According to the researchers, the deepfake detection datasets were "strongly" imbalanced in terms of gender and racial groups, with FaceForensics++ sample videos showing over 58% (mostly white) women compared with 41.7% men. Less than 5% of the real videos showed Black or Indian people, and the datasets contained "irregular swaps," where a person's face was swapped onto another person of a different race or gender.

These irregular swaps, while intended to mitigate bias, are in fact to blame for at least a portion of the bias in the detectors, the coauthors hypothesize. Trained on the datasets, the detectors learned correlations between fakeness and, for example, Asian facial features. One corpus used Asian faces as foreground faces swapped onto female Caucasian faces and female Hispanic faces.

"In a real-world scenario, facial profiles of female Asian or female African are 1.5 to 3 times more likely to be mistakenly labeled as fake than profiles of the male Caucasian ... The proportion of real subjects mistakenly identified as fake can be much larger for female subjects than male subjects," the researchers wrote.

Real-world risks

The findings are a stark reminder that even the "best" AI systems aren't necessarily flawless. As the coauthors note, at least one deepfake detector in the study achieved 90.1% accuracy on a test dataset, a metric that conceals the biases within.

"[U]sing a single performance metrics such as ... detection accuracy over the entire dataset is not enough to justify massive commercial rollouts of deepfake detectors," the researchers wrote. "As deepfakes become more pervasive, there is a growing reliance on automated systems to combat deepfakes. We argue that practitioners should investigate all societal aspects and consequences of these high impact systems."

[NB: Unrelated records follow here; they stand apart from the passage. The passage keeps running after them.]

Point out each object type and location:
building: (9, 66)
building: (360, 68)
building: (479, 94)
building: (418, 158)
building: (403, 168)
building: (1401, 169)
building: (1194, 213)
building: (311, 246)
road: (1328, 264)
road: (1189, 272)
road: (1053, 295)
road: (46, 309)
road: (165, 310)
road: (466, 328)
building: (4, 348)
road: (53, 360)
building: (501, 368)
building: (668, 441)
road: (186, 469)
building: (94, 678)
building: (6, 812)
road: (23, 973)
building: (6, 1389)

The research is especially timely in light of growth in the commercial deepfake video detection market. Amsterdam-based Sensity (formerly Deeptrace Labs) offers a suite of monitoring products that purport to classify deepfakes uploaded on social media, video hosting platforms, and disinformation networks. Dessa has proposed techniques for improving deepfake detectors trained on data sets of manipulated videos. And Truepic raised an $8 million funding round in July 2018 for its video and photo deepfake detection services. In December 2018, the company acquired another deepfake "detection-as-a-service" startup -- Fourandsix -- whose fake image detector was licensed by DARPA.